Friday, August 3, 2012

Home Is Where The Welcome Party Is....

The past twelve or so hours of travel from Berlin to Tel Aviv have been a crazy mix of emotion.  It was so wonderful to see bro and Keki and traveling around was a perfect traipse down memory lane.  However, I couldn't help but get excited as the days and then hours counted down to my arrival back in Israel.  This crazy mixed up world.  I didn't leave feeling particularly attached to Israel and two weeks later I realize how much I liked the oven hot, dry heat or the farms springing out of nowhere.  I even miss people yelling at me in Hebrew and laughing at my horrible attempts to read signs.

I began to think of how wonderful it was that I had the freedom to sell all of my things, travel halfway around the world, and develop a new home and a new attachment in whatever place on the map I chose.  I began to marvel at my own resilience in the most narcissistic of ways.  I began to think that it was going to be easy to pick up and move here.  Pride comes before the fall?

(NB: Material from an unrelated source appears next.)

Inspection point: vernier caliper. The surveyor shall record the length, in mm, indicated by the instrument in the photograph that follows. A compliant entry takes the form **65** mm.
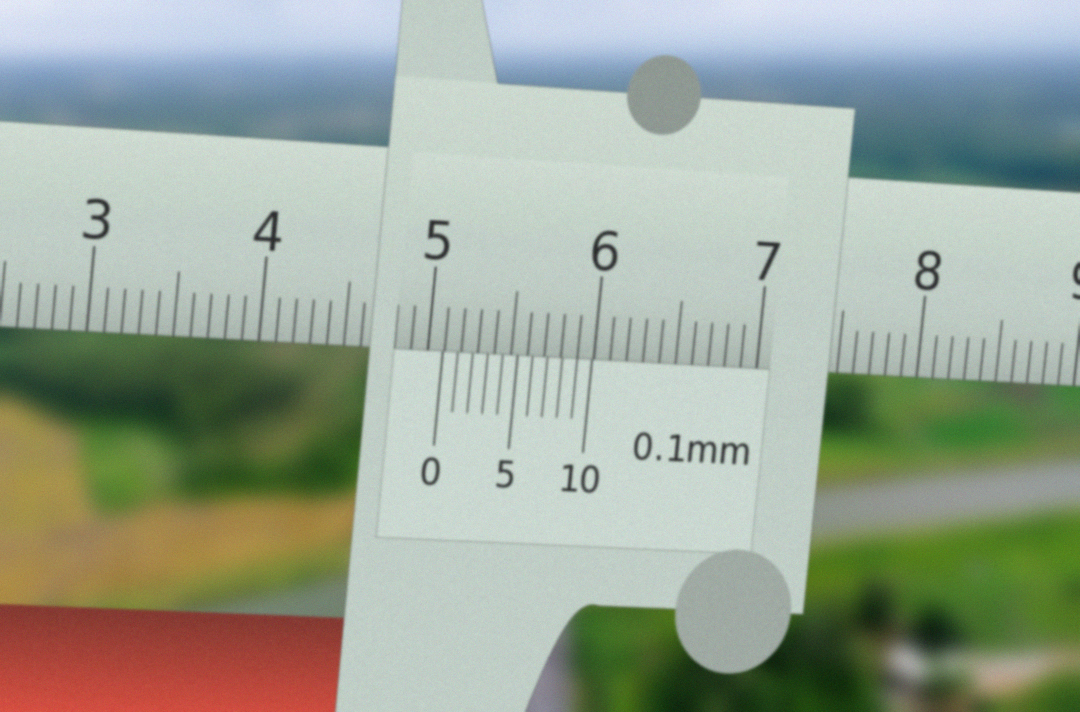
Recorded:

Immediately this changed when I walked out of the gates and even at one in the morning the place was filled to the brim with welcoming families.  People ignored the security guards to run and embrace much missed family members.  People wept and a guy with a dog jumped from behind a pillar asking me something excitedly in Hebrew and brandishing a homemade sign that read "Dominique??".

Even though I might live here, I don't know if I'll ever have that.  That kind of welcome.  That knowledge that there are at least 3 people in my immediate vicinity that have wanted nothing in the world more than seeing me step into that arrivals area.  There's a damn good chance that that place of exuberant welcome is never Israel for me.

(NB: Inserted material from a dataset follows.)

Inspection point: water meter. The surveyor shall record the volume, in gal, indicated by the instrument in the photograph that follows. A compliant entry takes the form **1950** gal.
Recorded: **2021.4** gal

But I know some places and some people always will be waiting at that airport arrivals gate.  I know that I'll always have a home in Sacramento, San Fransisco, L.A. (though chances are I won't be visiting during the NBA season... let's be real), Raleigh, Atlanta, New York, maybe Japan, and wherever the heck else my talented family and friends decide to settle.  So maybe Israel will just be a stop over and maybe it won't exactly be home for very long... but I don't think I've ever been more proud of anything so much as the homes I have or have created around the world.

All my love from Ben Gurion Airport after a safe flight.... home?

1 comment:

  1. ALWAYS a big welcome in Atlanta/Raleigh/wherever I am. And for the record, I am thoroughly amazed at your resilience and passion for life. Miss you, miss you, and miss you a thousand times over.